Earlier today, Uber Technologies, Inc. announced the decision of the California Department of Labor, Division of Labor Standards Enforcement (DLSE) finding that a driver was an employee, not an independent contractor. The case, which has been appealed to the Superior Court of California in San Francisco, will likely have far-reaching consequences for Uber and for other emerging technology companies. Uber, of course, is the ubiquitous car service which is now valued at over $40B. Through Uber’s mobile app, customers can hail a driver with the click of their thumb. Uber drivers provide services for the company as independent contractors and sign agreements confirming as much. The drivers are free to set the hours that they work, to take or reject customers seeking a ride, and to use their own vehicle, so long as they have a minimum level of liability insurance for it. Uber does not require drivers to take on a minimum number of trips and it allows them to work as frequently as they want. Uber drivers are paid based on the distance and time that they drive.

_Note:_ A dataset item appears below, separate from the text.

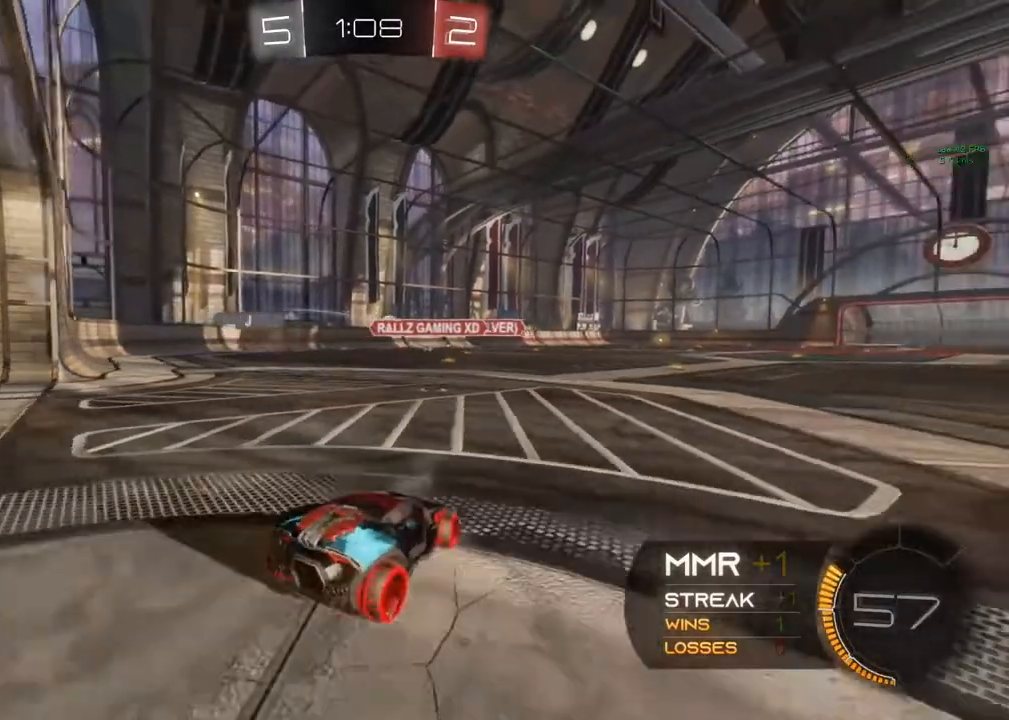
{"buttons": ["R2"], "left_stick": "left", "right_stick": "center", "events": [[100, "R2", "down"], [117, "L2", "up"], [117, "left_stick", "center"], [450, "left_stick", "left"]]}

In Uber’s view, it is merely the medium through which customers are connected with drivers. Its entire business model, and those of competitors like Lyft, is premised on having its drivers classified as independent contractors because of the cost savings associated with that status. In particular, by having its drivers treated as independent contractors, Uber avoids the comprehensive burdens imposed by the California Labor Code and also the need to provide benefits, like health care. Those savings allow Uber to provide drivers to customers in a way that is nearly as affordable as a traditional cab ride.

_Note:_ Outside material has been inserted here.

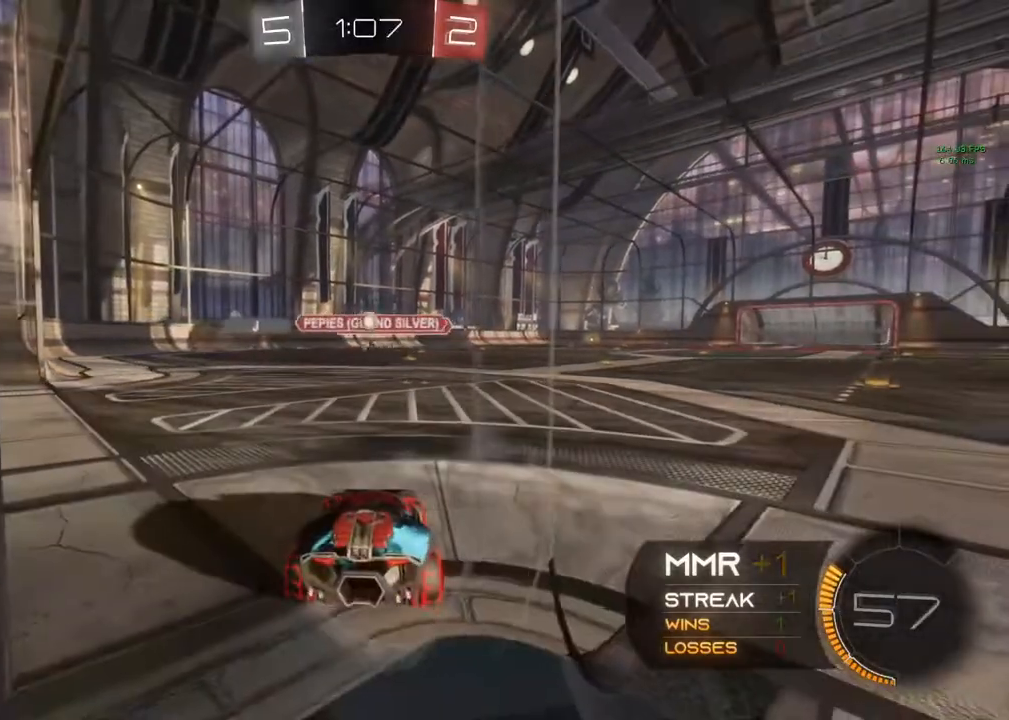
{"buttons": ["R2"], "left_stick": "left", "right_stick": "center", "events": []}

Barbara Ann Berwick, an Uber driver, brought a claim with the DLSE seeking reimbursement for mileage, gas and tolls, and she also sought compensation for the time that she drove. The DLSE, which is notorious for being an employee-friendly forum, found in Ms. Burwick’s favor. It relied heavily on a 1991 decision involving a cab company who claimed that its drivers were independent contractors and thus ineligible for worker’s compensation when injured. on the job. In that case, the California Court of Appeals relied principally on the fact that cab drivers were not “engaged in occupations are businesses distinct from that of the [cab companies]. Rather their work is the basis for the [cab companies'] business. The [cab companies] obtain the clients who are in need of delivery services and provide the workers who conduct the service on behalf of the cab companies.” The DLSE found that Uber’s lack of control over its drivers — their freedom to drive who they wanted, when they wanted and as much or as little as they wanted — was irrelevant. It found that only a “minimal degree of control quote was required.”
This decision, which will be reviewed de novo in court, is fundamentally flawed. In California, as in most states, the critical factor for determining whether someone is an independent contractor is the extent of control that an employer exerts over them. Think about the classic independent contractor: the plumber. A plumber has the freedom to choose who he works for, when he worked for them, and how he will perform those services. He uses his own tools and he is free to work for as many or as few customers as he chooses. The mere fact that a customer hires a plumber to fix a leaky pipe and asks him to come on a particular day does not mean that the customer is employing the plumber.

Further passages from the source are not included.